• _DOCUMENT SEGMENT_:
· · · · ·

Music, hopefully

I'm leaving Monday morning for Pittsburgh for the AFS and Kerberos Best Practices Workshop and have been sort of dreading the flight, and Jon suggested that perhaps music would be in order. I have a portable CD player that I've used from time to time to a fair amount of success, but, well, it's a portable CD player. This is, today, the height of lame; I think Walkmans are more chic. Also, two hours of battery life and carrying CDs around is obnoxious.

So that got me started thinking about portable MP3 players. However, being the sort of person that I am, all of my music is in Ogg Vorbis, not in MP3, and I really don't want to convert it. That immediately limits the field of MP3 players by quite a lot.

Today, after dithering about this for rather too long, I decided fine, I haven't spent that much money this year and I should really try this portable music thing that everyone else swears about. However, we completely struck out at Fry's in attempting to find something that would play Ogg Vorbis, other than a 128MB Flash player. I don't have a huge amount of music, but I've got more music than that, and know perfectly well that I'd get sick of only 128MB of music in the course of one plane flight, let alone two.

· · · · ·

• _TASK REQUIREMENTS_:
Copy the post about portable music from the words "So that got" through the words "quite a lot.", substituting "FLAC" for "Ogg Vorbis". The records have nothing to do with the post about portable music.

• _RECORDS SUPPLIED_:

· · · · ·

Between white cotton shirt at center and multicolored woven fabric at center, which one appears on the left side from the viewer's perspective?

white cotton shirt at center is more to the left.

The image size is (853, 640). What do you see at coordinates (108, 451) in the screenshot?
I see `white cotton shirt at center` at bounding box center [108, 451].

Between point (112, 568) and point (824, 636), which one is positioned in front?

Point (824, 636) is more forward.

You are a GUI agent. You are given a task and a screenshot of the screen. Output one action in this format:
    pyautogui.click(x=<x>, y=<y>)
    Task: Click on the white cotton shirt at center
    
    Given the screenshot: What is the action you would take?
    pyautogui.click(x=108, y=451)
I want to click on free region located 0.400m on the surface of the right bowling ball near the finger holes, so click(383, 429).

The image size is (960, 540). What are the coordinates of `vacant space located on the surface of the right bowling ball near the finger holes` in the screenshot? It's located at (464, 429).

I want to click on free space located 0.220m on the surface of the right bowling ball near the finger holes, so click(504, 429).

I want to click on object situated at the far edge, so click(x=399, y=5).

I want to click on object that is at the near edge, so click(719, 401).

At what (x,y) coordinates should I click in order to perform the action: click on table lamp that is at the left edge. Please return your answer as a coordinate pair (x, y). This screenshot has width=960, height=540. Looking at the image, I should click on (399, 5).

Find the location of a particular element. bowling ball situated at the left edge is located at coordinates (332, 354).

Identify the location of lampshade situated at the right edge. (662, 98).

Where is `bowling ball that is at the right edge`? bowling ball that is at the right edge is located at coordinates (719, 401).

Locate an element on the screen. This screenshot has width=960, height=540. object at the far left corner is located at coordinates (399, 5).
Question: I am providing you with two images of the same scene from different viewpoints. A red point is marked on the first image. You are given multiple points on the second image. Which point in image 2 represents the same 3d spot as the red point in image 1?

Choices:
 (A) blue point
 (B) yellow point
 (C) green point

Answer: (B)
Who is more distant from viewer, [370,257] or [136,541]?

· · · · ·

• _FINAL ANSWER_:
So that got me started thinking about portable MP3 players. However, being the sort of person that I am, all of my music is in FLAC, not in MP3, and I really don't want to convert it. That immediately limits the field of MP3 players by quite a lot.